The move signals a strategic shift for the Hong Kong-based developer as it seeks to liquidate high-value commercial assets in one of the world's most expensive real estate markets. Because the property is occupied by the UK's central bank, it represents a rare, low-risk investment opportunity for institutional buyers.
SEA Holdings Ltd., associated with Henry Cheng Kar-shun, is marketing the property to potential investors [1]. The building serves as a critical operational hub for the Bank of England, providing the stability of a government-backed tenant for any future owner.
Financial reports indicate the property is being positioned with a valuation of £140 million [2]. In U.S. currency, this amount is approximately US$171.4 million [2].
"We are looking to unlock value from this asset," said a SEA Holdings spokesperson, according to the Financial Post [1].
The sale comes as international developers re-evaluate their portfolios in the wake of shifting global economic conditions. The City of London remains a primary target for overseas capital, though the demand for prime office space has faced volatility in recent years.

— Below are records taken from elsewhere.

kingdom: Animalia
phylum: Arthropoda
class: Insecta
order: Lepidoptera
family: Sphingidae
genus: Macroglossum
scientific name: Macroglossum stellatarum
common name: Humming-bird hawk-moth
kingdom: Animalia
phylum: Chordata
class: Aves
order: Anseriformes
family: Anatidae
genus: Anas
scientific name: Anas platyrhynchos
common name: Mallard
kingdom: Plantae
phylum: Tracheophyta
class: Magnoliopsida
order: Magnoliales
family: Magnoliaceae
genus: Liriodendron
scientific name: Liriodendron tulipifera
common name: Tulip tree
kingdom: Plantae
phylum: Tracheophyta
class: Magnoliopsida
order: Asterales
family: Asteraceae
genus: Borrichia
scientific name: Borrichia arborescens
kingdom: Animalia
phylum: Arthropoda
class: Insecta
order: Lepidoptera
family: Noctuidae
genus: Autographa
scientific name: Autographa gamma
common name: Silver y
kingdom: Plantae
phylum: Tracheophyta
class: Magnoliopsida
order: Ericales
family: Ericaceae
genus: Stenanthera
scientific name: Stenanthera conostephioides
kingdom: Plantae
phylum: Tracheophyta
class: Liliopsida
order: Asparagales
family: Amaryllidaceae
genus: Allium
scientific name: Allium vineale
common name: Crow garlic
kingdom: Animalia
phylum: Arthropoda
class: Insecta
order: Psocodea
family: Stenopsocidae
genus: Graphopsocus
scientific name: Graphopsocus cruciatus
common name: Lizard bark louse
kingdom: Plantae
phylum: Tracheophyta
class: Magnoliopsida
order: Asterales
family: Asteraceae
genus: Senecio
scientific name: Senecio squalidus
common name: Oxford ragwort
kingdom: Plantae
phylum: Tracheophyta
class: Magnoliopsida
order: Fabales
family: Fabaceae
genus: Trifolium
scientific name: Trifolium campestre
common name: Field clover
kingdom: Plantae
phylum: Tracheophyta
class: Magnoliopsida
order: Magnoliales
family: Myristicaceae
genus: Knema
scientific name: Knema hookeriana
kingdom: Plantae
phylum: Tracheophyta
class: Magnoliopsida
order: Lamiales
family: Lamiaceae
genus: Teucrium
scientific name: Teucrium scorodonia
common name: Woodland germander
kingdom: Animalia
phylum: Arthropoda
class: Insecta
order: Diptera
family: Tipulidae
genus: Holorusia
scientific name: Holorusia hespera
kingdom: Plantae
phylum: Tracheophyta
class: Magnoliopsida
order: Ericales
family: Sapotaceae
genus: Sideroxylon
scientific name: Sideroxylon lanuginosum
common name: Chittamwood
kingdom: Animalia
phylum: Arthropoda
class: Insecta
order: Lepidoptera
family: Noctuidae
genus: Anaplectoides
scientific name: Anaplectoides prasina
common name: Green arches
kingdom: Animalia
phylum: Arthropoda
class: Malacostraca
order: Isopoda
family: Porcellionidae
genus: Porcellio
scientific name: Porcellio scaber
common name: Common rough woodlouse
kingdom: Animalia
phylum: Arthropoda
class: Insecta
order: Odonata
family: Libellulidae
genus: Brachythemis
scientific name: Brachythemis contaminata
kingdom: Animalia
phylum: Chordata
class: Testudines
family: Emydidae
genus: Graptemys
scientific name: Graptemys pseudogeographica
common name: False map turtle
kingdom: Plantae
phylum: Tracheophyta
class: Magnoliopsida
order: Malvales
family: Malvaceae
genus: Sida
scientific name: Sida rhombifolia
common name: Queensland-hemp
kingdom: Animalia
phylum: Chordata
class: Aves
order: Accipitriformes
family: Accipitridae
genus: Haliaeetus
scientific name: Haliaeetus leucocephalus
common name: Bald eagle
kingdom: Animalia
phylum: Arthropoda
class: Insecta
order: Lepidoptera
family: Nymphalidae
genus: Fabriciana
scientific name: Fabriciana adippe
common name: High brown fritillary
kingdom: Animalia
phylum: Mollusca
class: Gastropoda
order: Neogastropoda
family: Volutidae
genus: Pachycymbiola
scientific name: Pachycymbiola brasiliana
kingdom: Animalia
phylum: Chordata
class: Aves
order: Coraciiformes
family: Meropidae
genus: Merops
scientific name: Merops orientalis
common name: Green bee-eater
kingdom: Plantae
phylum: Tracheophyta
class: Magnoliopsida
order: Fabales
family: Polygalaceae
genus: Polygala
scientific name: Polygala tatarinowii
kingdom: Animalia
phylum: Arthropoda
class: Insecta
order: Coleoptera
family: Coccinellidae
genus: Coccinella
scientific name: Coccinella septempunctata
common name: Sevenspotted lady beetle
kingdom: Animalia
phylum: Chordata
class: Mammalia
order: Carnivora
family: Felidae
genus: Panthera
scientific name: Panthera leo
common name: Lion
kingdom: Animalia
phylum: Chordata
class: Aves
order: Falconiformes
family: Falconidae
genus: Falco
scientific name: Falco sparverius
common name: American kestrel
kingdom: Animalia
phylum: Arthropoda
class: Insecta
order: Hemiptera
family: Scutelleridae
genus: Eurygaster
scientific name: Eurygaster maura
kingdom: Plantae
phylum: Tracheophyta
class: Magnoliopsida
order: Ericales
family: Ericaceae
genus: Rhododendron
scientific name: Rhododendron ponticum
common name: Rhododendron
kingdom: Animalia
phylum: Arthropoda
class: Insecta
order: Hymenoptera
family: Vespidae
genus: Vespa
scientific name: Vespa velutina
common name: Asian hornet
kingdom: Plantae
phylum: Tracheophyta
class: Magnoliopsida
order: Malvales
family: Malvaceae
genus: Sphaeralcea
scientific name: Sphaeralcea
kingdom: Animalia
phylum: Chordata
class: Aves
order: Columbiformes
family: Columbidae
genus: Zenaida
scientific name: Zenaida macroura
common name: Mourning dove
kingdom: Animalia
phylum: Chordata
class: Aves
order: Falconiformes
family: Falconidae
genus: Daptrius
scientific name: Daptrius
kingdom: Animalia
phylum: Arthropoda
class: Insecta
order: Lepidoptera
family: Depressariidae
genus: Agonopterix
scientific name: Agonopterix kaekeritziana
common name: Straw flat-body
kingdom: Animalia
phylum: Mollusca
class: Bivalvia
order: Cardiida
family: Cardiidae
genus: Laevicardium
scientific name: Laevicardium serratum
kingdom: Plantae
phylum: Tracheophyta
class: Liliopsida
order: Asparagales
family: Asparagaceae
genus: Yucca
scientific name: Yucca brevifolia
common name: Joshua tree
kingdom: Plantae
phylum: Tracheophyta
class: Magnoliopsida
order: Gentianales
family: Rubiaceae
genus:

By offloading the asset, SEA Holdings can convert a long-term real estate holding into liquid capital. This strategy allows the firm to pivot toward new developments or reduce debt exposure while the Bank of England continues its operations within the facility [1].
“"We are looking to unlock value from this asset,"”
The sale of a property leased to a central bank is a high-confidence play in commercial real estate. For the buyer, the Bank of England acts as a 'triple-A' tenant, virtually eliminating the risk of vacancy or rent default. For SEA Holdings, the timing suggests a desire to realize gains from the UK market to strengthen their balance sheet or reallocate capital toward different geographic regions.